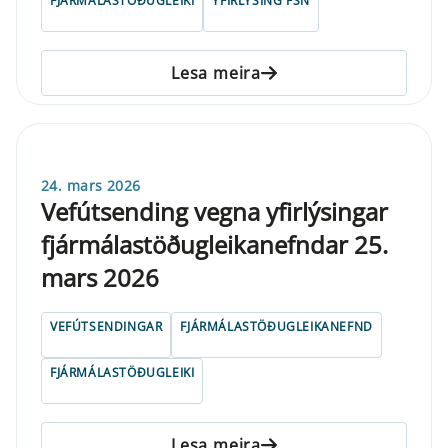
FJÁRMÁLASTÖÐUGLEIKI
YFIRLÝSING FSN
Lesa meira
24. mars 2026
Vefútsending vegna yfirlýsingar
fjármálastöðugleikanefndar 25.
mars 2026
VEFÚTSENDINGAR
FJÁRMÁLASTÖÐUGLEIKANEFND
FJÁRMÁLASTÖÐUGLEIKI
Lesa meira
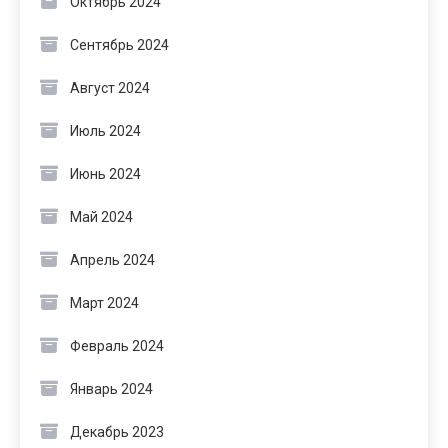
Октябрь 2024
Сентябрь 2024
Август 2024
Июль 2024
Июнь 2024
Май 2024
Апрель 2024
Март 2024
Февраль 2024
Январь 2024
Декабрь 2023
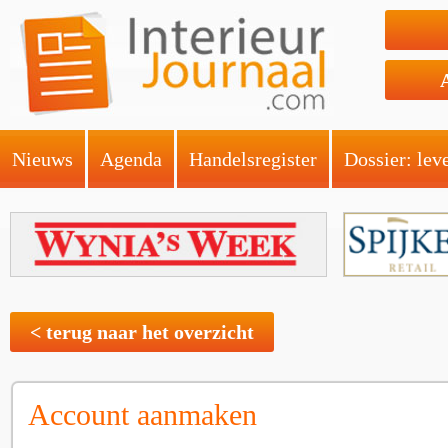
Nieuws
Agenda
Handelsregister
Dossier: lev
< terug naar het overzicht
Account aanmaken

==

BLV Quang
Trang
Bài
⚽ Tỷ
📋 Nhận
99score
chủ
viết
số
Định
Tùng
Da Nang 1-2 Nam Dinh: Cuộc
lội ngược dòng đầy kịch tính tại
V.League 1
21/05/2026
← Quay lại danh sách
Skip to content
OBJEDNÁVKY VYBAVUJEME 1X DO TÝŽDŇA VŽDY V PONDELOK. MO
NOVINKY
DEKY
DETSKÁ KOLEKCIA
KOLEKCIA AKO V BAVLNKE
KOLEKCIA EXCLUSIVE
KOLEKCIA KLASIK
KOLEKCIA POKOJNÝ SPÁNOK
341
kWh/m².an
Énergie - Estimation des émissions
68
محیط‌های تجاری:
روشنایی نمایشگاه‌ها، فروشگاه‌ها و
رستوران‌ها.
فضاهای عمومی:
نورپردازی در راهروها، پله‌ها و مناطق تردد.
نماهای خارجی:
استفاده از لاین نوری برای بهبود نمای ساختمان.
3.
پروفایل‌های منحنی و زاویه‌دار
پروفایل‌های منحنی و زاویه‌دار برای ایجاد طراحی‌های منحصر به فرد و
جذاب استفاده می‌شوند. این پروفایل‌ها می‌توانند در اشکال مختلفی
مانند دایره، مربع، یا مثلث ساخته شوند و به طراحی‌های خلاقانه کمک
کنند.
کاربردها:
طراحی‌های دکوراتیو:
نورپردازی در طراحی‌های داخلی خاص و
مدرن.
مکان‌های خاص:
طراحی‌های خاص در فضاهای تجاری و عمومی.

...

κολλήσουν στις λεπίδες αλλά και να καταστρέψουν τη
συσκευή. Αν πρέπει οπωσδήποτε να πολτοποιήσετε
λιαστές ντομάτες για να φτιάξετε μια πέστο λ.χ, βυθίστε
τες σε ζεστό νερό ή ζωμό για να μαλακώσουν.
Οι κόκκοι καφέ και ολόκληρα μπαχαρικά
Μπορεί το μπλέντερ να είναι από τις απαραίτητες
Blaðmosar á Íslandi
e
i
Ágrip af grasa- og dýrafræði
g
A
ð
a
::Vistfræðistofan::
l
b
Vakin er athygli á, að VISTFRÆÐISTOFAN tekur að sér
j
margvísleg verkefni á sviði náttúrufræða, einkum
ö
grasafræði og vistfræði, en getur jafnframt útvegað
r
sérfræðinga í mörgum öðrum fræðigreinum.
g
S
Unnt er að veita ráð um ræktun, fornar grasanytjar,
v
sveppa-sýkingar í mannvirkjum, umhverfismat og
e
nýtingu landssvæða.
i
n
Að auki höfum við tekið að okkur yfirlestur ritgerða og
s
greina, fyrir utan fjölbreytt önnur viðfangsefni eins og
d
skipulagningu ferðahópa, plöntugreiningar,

REQUEST ->
Print, word for word, the stretch of the listing from the line containing "Октябрь 2024" through the line containing "Account aanmaken", with both of those lines included. Leave out the pictures.

SOLUTION TO THE PROBLEM ->
Октябрь 2024
Сентябрь 2024
Август 2024
Июль 2024
Июнь 2024
Май 2024
Апрель 2024
Март 2024
Февраль 2024
Январь 2024
Декабрь 2023
Nieuws
Agenda
Handelsregister
Dossier: lev
< terug naar het overzicht
Account aanmaken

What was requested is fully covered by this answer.